While the company is still working out the exact form that this platform transformation will take, it’s not like SS&C Advent is starting from scratch. Beyond the lessons learned from the launch of Genesis—and the fact that the platform can serve as the backbone for future development—Advent also has its Outsourcing Services unit.

“In the future, I don’t think that clients are going to care if they’re multi-tenant SaaS applications, as long as they can access the data and systems in the same way. It’s our half-step toward the future of Advent, which is all-cloud-native systems.
Steve Leivent

Leivent, who oversees the vendor’s outsourcing business, along with Advent’s wealth management and advisory services division, says that today, somewhere in the neighborhood of 90% of new sales made by SS&C Advent have “some flavor of our hosting and outsourcing services,” which is a “dynamic” change from just five years ago.

He says outsourcing services can serve as a bridge to a future state that’s comprised entirely of cloud-native and SaaS-delivered solutions. While buy-side firms still prefer SS&C Advent’s single-tenant, dedicated hosting environment, he believes that will change as asset managers and hedge funds become more comfortable with cloud-based tools.

“In the future, I don’t think that clients are going to care if they’re multi-tenant SaaS applications, as long as they can access the data and systems in the same way,” Leivent says. “It’s our half-step toward the future of Advent, which is all-cloud-native systems.”

Connecting the Pieces

SS&C Technologies has grown through the M&A market (comprising more than 50 acquisitions over the last 25 years). Its voracious appetite for acquisitions has brought DST Global Solutions, Citi’s Alternative Investor Services, Varden Technologies, Primatics Financial, Algorithmics, and, among many others, Eze Software into the SS&C universe, in addition to Advent.

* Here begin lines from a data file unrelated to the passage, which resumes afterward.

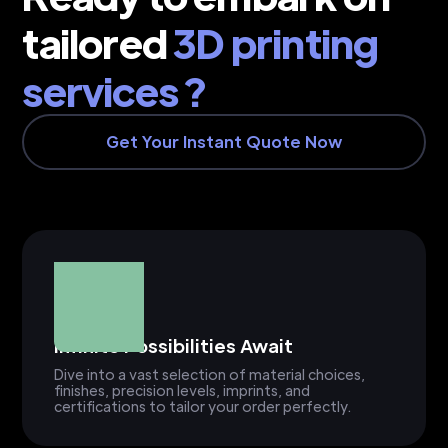
tailored
3D printing
services ?
Get Your Instant Quote Now
Infinite Possibilities Await
Dive into a vast selection of material choices,
finishes, precision levels, imprints, and
certifications to tailor your order perfectly.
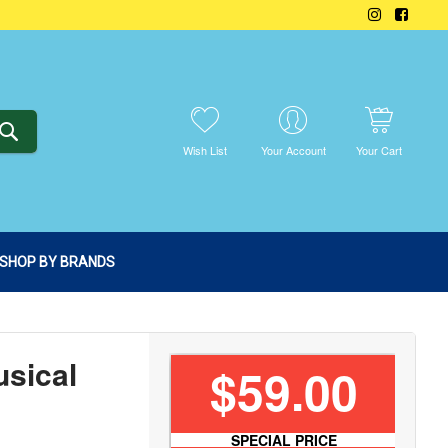
SEARCH
Wish List
Your Account
Your Cart
SHOP BY BRANDS
sical
$59.00
SPECIAL PRICE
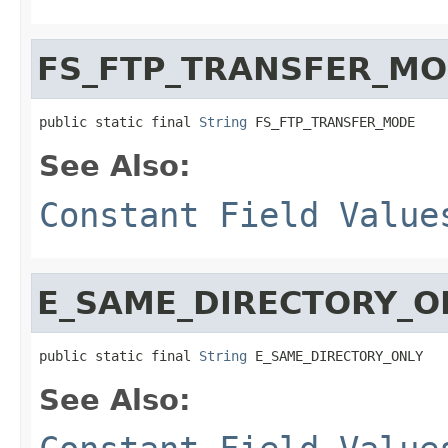
FS_FTP_TRANSFER_M
public static final 
String
 FS_FTP_TRANSFER_MODE
See Also:
Constant Field Value
E_SAME_DIRECTORY_O
public static final 
String
 E_SAME_DIRECTORY_ONLY
See Also:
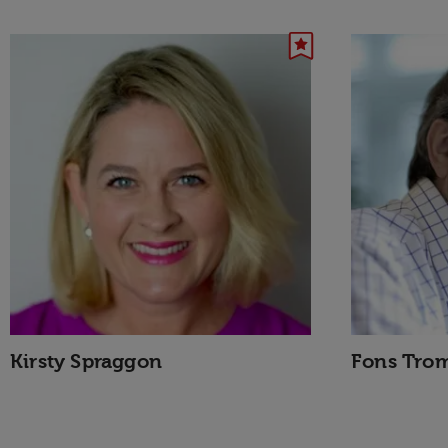
Kirsty Spraggon
Fons Tro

This acquisitive nature, combined with Advent’s push toward the cloud, begs the question: Will this move to the cloud also help bring greater uniformity across these various other companies where, one day in the future, these pieces are all accessed from one centralized cloud hub?

Geiger says it’s a balancing act, but that she doesn’t see the company incorporating “a very strict, top-down mandate” where every entity has to “come together on a single platform”. The reason for that, though, is because it would stunt innovation. A project of that magnitude would suck the oxygen (and budget) out of the room, and would make it harder for these companies to respond to specific client needs.

With that said, Geiger says there are “really complimentary and positive collaborations” happening between the Advent team and other units at SS&C Technologies. For example, Advent and Eze are working to tighten the integration between the Eze OMS and Geneva, while Advent handles outsourcing services for Eze Eclipse, the cloud-native investment management platform.

Advent is also collaborating with DST on a project in the UK, where DST is helping Advent to conduct a back-office lift out for its managed service delivery in the region. Additionally, Advent is talking with the team at Algorithmics to see how it can incorporate the latter’s risk analytics tools within Genesis.

Geiger adds that cloud adoption will make it easier for the company to bring new solutions to market, and to adopt, implement, and deploy tools within SS&C, as well as partner with third-parties that users want to connect with. Getting this piece right across the range of Advent solutions will be the top priority going forward.

“In the past, we may have thought of Geneva as one family and then on the asset management side we have our APX, Moxy, and Genesis platform—which we’re actually now starting to call the Advent Investment Suite—but we’re really starting to see the lines blurring between those two. So we’re looking at setting ourselves up in a way that when we build technology, [these releases] can service users across those markets, and we can do it once and provide benefits across those different channels.”